Les lois juives permettaient de flageller les accusés. Pour cette torture on utilisait des baguettes et du temps de Jésus on fouettait dans la synagogue même. Tous les docteurs et magistrats avaient l’autorisation de décréter cette peine. La violation, la calomnie, la transgression de la loi, étaient des motifs suffisants pour l’infliger. Plus tard, les baguettes furent remplacées par un fouet à trois courroies. Les coups ne pouvaient pas dépasser le nombre de quarante, on en donnait donc généralement trente neuf. La tradition indiquait qu’on devait fouetter treize fois la poitrine dénudée et treize autre fois sur les côtés et le dos. Les Romains employèrent encore plus cette torture. Ils en usaient pour différents motifs : pour punir la rébellion des esclaves, pour des fautes graves commises par les soldats durant le service, comme supplice pour arracher des confessions à leurs prisonniers et comme prélude au supplice de la croix.

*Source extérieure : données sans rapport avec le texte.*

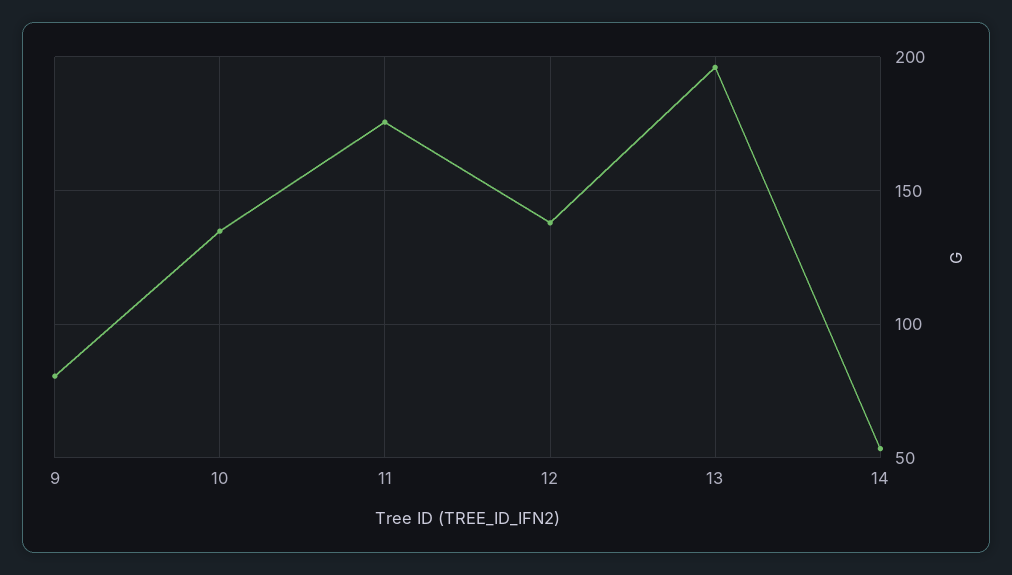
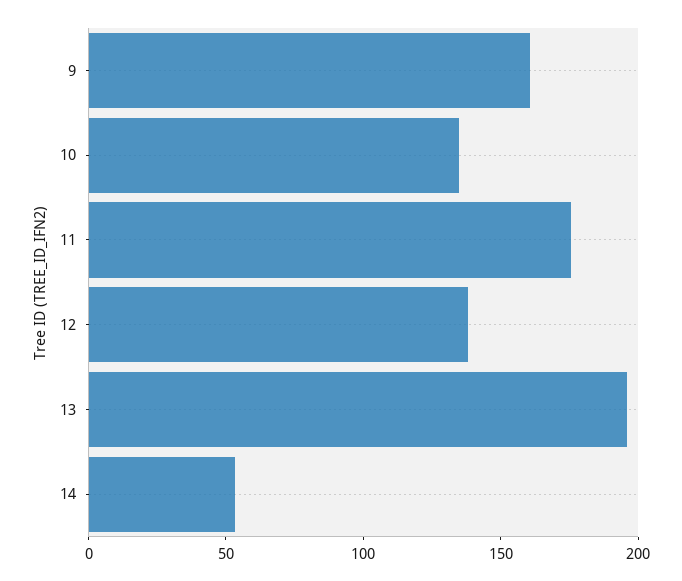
  {
-   "9": 80,
+   "9": 160,
    "10": 135,
    "11": 175,
    "12": 140,
    "13": 195,
    "14": 55
  }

Chez les Romains, on utilisait trois types de fouet. L’un comportait trois cordes sur lesquelles on insérait des petits morceaux d’os. Les deux autres avaient des cordes avec des nœuds de temps en temps et à l’extrémité pendaient des petites boules de plomb. C’est un de ces fouets aux cordes nombreuses et longues qu’on utilisa pour Jésus. Même si le nombre de coups était de trente neuf, cette torture provoquait souvent la mort. Dans la basilique du Saint-Sépulcre de Jérusalem, on conserve une colonne semblable à celles qu’on utilisait au temps de Jésus pour fouetter les prisonniers. Elle est en pierre noire, c’est une grosse colonne basse avec des anneaux auxquels on attachait le corps du prisonnier dénudé et courbé.

Pendant le procès de condamnation à mort de Jésus, ce n’est pas le peuple qui suggéra et demanda la libération de Barabbas, chef zélote que les autorités recherchaient pour sa participation aux révoltes populaires violentes. Il est bien clair dans les évangiles que ceux qui demandaient Barabbas étaient les prêtres et leur cour (Marc 15, 11 ; Jean 19, 6).